Suppose $D$ is a trapezoid with vertices $(0, 1)$, $(1, 0)$, $(0, 2)$, $(2, 0)$. How to calculate the following?
$$\iint_D \cos \left(\frac{y-x}{y+x}\right) \, \mathrm d x \mathrm d y$$
P.S.
Thanks a lot to Robert Z, I solved the problem now. My solution is this: $$u=y-x$$ $$v=y+x$$ $$\iint_Dcos(\frac{y-x}{y+x})dxdy = \int_1^2 \int_{-v}^v \cos(\frac{u}{v}) du dv = \int_1^2 2v\sin(1) dv = 3\sin(1)$$
On
I think I would have preferred listing the points of the vertices of the trapezoid in the order $(0,1), (1,0), (2,0), (0,2)$
Sketch the regoin you'll see this 
Note the top is $x+y=2$ and the bottom is $x+y=1$
So you can evaluate the integral by one of the following
$$\int_1^2\int_{1-x}^{2-x} \cos \left(\frac{y-x}{y+x}\right) dydx$$
$$\int_1^2\int_{1-y}^{2-y} \cos \left(\frac{y-x}{y+x}\right) dxdy$$
Unfortunately neither of those is particularly easy to evaluate the antiderivative.
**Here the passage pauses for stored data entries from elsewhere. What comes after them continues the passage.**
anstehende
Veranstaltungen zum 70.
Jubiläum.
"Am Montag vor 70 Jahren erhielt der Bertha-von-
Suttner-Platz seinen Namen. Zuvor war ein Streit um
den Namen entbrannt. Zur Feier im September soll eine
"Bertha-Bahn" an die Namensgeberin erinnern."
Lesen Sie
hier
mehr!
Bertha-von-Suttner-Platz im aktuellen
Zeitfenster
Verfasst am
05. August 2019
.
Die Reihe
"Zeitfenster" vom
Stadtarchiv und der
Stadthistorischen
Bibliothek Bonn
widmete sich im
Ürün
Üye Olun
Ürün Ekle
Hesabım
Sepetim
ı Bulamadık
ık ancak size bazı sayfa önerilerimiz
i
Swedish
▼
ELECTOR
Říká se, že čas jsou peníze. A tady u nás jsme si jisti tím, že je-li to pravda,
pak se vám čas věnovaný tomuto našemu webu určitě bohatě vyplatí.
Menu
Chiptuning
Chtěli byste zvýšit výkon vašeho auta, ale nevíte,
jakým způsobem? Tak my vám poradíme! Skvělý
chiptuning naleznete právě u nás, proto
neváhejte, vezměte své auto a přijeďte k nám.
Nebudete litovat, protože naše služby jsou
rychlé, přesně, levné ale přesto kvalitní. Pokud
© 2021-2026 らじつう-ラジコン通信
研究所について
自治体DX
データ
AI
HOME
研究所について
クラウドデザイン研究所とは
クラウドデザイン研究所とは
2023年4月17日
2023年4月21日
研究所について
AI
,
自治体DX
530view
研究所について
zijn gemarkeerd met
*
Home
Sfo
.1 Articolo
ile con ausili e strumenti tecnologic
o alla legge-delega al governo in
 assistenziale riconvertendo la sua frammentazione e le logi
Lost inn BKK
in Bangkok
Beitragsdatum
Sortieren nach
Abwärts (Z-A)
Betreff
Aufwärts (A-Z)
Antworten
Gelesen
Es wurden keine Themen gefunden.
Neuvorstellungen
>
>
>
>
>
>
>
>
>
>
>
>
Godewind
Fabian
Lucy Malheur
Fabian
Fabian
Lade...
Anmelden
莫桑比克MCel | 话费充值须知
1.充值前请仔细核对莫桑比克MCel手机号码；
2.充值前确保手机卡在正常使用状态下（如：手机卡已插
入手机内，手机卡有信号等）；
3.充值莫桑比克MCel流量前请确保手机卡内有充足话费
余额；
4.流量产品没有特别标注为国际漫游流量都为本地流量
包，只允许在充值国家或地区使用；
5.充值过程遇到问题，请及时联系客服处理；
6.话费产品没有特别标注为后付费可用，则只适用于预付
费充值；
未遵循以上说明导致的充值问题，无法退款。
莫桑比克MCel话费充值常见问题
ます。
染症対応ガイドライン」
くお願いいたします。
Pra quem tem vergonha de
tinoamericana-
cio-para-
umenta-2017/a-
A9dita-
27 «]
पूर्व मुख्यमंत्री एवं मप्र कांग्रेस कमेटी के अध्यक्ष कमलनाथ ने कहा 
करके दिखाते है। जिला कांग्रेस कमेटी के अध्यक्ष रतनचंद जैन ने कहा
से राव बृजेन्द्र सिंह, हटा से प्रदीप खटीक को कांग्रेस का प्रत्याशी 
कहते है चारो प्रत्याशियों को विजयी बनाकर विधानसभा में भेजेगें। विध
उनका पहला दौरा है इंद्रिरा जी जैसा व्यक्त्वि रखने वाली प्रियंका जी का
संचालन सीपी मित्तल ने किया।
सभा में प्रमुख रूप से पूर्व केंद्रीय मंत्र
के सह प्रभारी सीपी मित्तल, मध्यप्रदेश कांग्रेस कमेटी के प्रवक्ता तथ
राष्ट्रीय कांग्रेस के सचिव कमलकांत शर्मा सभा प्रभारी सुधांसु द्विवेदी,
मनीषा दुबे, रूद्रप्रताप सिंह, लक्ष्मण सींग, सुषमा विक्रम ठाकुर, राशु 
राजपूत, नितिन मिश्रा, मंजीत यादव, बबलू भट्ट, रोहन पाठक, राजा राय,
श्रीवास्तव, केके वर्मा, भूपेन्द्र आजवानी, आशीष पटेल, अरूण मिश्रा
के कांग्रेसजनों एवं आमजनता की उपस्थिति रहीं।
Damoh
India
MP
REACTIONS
So consider the transformation $u=y-x$ and $v=y+x$
This transforms the points to $(1,1),(−1,1),(−2,2),(2,2)$ and the
region to what we'll call $R$ below 
The Jacobian $J(u,v)= \begin{bmatrix} \partial u/ \partial x & \partial u/ \partial y \\ \partial v/ \partial x & \partial v/ \partial y \\ \end{bmatrix} =\begin{bmatrix} -1 & 1 \\ 1 & 1 \end{bmatrix} $
Has $|J(u,v)|=-2$
So your integral becomes $$\iint_R \cos\left(\frac{u}{v}\right) (-2) dA$$
It looks a little messy since you'll need 3 different parts if you want to do it in rectangular coordinates. Polar coordinates might give some fun options but I haven't worked them through.
Hint. Let $u=y−x$ and $v=x+y$. Then $$\iint_D \cos \left(\frac{y-x}{y+x}\right) \, d x d y=\iint_T \cos \left(\frac{u}{v}\right) \, J(u,v)d u d v.$$ What is the new domain of integration $T$. What is $J(u,v)$? Can you take it from here?